А в классе Велик и вообще расклеился. Поднял крышку парты, где со Степкой сидели когда-то, а там рукой друга написано чернилами из сажи: «Не звени подвинься змей Колпак все равно по-твоему не будет». (Это Велика Колпаком дразнили). А ниже гвоздем нацарапано: «Смерть фашистам и Чесопузу!» (Чесопузом дразнили Степку). Когда Велик прочел это, с ним сделалось так, будто Степка пришел из тех дней и сел рядом за их парту. И вроде бы он сидел рядом, а Велик боялся повернуть голову — ведь он понимал, что из прошлых дней, а тем более с того света не приходят.

Хотелось написать и о том, что в школу он ходит, как на праздник. Месяц уже прошел учебы, а он до сих пор не привык. Все в новинку, как в первый раз. И все как-то не верится, что это взаправду.

Но ничего этого выразить на бумаге Велик не смог, получилось беглое перечисление будничных забот и примет их скудной жизни.


В своих письмах Велик умолчал еще об одном — неожиданном пополнении припасов, плетухе картошки, что как-то вечерком принесла Таня Чуркова.

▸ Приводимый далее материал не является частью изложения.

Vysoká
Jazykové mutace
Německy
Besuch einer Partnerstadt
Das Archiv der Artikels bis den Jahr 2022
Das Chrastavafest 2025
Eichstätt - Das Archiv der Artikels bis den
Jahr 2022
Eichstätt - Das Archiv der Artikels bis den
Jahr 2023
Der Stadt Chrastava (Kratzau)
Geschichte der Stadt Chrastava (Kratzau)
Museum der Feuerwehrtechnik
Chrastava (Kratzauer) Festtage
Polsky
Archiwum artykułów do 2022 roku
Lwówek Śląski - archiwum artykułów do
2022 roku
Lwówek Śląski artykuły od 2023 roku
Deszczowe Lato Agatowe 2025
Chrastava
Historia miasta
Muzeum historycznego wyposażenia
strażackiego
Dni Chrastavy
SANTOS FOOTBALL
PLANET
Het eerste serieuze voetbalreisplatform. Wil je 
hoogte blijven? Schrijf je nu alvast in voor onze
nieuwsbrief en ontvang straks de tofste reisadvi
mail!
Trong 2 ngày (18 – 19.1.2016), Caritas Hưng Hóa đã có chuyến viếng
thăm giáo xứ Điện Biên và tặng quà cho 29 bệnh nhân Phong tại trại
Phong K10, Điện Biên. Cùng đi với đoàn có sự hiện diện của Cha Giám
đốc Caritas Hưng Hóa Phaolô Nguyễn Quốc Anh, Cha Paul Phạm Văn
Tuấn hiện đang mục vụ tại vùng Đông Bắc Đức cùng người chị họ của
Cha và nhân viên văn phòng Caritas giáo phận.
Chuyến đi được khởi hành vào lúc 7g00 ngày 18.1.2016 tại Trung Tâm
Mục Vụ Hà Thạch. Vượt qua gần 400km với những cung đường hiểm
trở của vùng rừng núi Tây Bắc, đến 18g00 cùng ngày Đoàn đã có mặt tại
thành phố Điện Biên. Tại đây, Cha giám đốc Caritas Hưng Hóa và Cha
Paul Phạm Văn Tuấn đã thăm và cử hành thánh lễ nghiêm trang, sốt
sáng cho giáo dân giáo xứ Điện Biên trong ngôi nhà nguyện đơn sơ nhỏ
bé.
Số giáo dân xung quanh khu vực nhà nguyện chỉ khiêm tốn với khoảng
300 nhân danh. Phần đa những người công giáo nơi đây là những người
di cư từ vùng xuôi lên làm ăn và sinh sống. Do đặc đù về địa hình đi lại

Ребята кончали ужин. Велик дохлебывал суп, выливая его остатки через край миски в ложку. Кончился у него и хлеб: он всегда съедал свою норму равномерно, откусывая после каждых пяти ложек варева. Манюшка не оставляла хлеб на закуску и долго смаковала, высасывая каждую крошку, даже если это был хлеб со шкурками, вызывавший у Велика тошноту.

Сняв перекинутую через плечо веревку и поставив плетуху у порога, Таня села на коник и как ни в чем не бывало приказала Велику:

— Опорожни-ка мне плетушку.

Велик сразу набычился.

— А чего это? Зачем?

— Картох вам принесла.

— А мы просили?

— При чем тут просили — не просили? — скрывая смущение, сердито сказала Таня. — У вас же нет, а у нас есть. Вот на тот год посадите огород, тогда другое дело.

— А, каб тебя раки съели! Мы что, нищие? Приходили к вам побираться? Я не приходил. Может, ты, Манюш, приходила?

Та отрицательно помотала головой. На лице ее была растерянность. Она ничего не понимала. Почему эта совсем чужая им девочка принесла им картошку — целую плетуху? Почему Велик не берет? И та, и другой поступали, по ее разумению, глупо и необъяснимо. Манюшка твердо усвоила: дают — бери, а бьют — беги. И отбросив гадания насчет Тани — почему принесла, — она хотела сказать Велику: ну да, это я просила. Однако какое-то неясное неприязненное чувство заставило ее насторожиться, настроило против Тани.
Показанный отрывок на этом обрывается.